The problem: Reproduce the data below line for line, without any changes, and leave the pictures out of your answer.

★ ★ ★

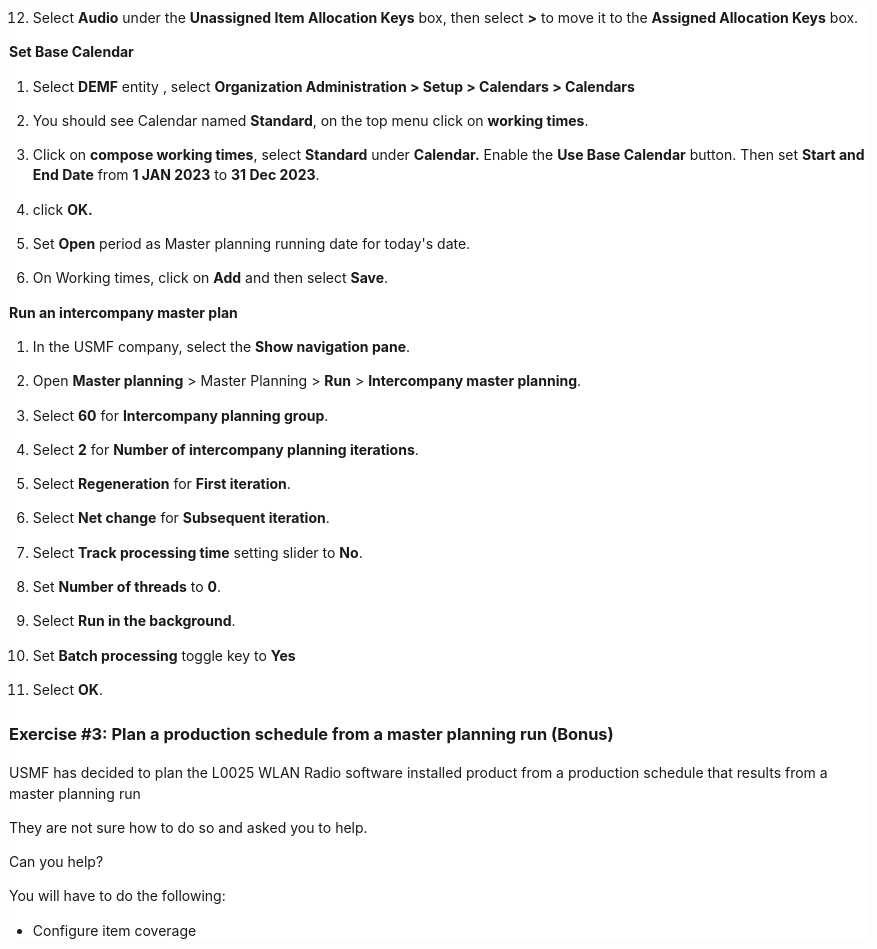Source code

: 12. Select **Audio** under the **Unassigned Item Allocation Keys** box,
    then select **\>** to move it to the **Assigned Allocation Keys**
    box.

**Set Base Calendar**

1. Select **DEMF** entity , select **Organization Administration \>
    Setup \> Calendars \> Calendars**

2. You should see Calendar named **Standard**, on the top menu click on
    **working times**.

3. Click on **compose working times**, select **Standard** under
    **Calendar.** Enable the **Use Base Calendar** button. Then set
    **Start and End Date** from **1 JAN 2023** to **31 Dec 2023**.

4. click **OK.**

5. Set **Open** period as Master planning running date for today's
    date.

6. On Working times, click on **Add** and then select **Save**.

**Run an intercompany master plan**

1. In the USMF company, select the **Show navigation pane**.

2. Open **Master planning** \> Master Planning \> **Run** \>
    **Intercompany master planning**.

3. Select **60** for **Intercompany planning group**.

4. Select **2** for **Number of intercompany planning iterations**.

5. Select **Regeneration** for **First iteration**.

6. Select **Net change** for **Subsequent iteration**.

7. Select **Track processing time** setting slider to **No**.

8. Set **Number of threads** to **0**.

9. Select **Run in the background**.

10. Set **Batch processing** toggle key to **Yes**

11. Select **OK**.

### Exercise #3: Plan a production schedule from a master planning run (Bonus)

USMF has decided to plan the L0025 WLAN Radio software installed product
from a production schedule that results from a master planning run

They are not sure how to do so and asked you to help.

Can you help?

You will have to do the following:

- Configure item coverage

★ ★ ★

Solved problem:
Source code

: 12. Select **Audio** under the **Unassigned Item Allocation Keys** box,
    then select **\>** to move it to the **Assigned Allocation Keys**
    box.

**Set Base Calendar**

1. Select **DEMF** entity , select **Organization Administration \>
    Setup \> Calendars \> Calendars**

2. You should see Calendar named **Standard**, on the top menu click on
    **working times**.

3. Click on **compose working times**, select **Standard** under
    **Calendar.** Enable the **Use Base Calendar** button. Then set
    **Start and End Date** from **1 JAN 2023** to **31 Dec 2023**.

4. click **OK.**

5. Set **Open** period as Master planning running date for today's
    date.

6. On Working times, click on **Add** and then select **Save**.

**Run an intercompany master plan**

1. In the USMF company, select the **Show navigation pane**.

2. Open **Master planning** \> Master Planning \> **Run** \>
    **Intercompany master planning**.

3. Select **60** for **Intercompany planning group**.

4. Select **2** for **Number of intercompany planning iterations**.

5. Select **Regeneration** for **First iteration**.

6. Select **Net change** for **Subsequent iteration**.

7. Select **Track processing time** setting slider to **No**.

8. Set **Number of threads** to **0**.

9. Select **Run in the background**.

10. Set **Batch processing** toggle key to **Yes**

11. Select **OK**.

### Exercise #3: Plan a production schedule from a master planning run (Bonus)

USMF has decided to plan the L0025 WLAN Radio software installed product
from a production schedule that results from a master planning run

They are not sure how to do so and asked you to help.

Can you help?

You will have to do the following:

- Configure item coverage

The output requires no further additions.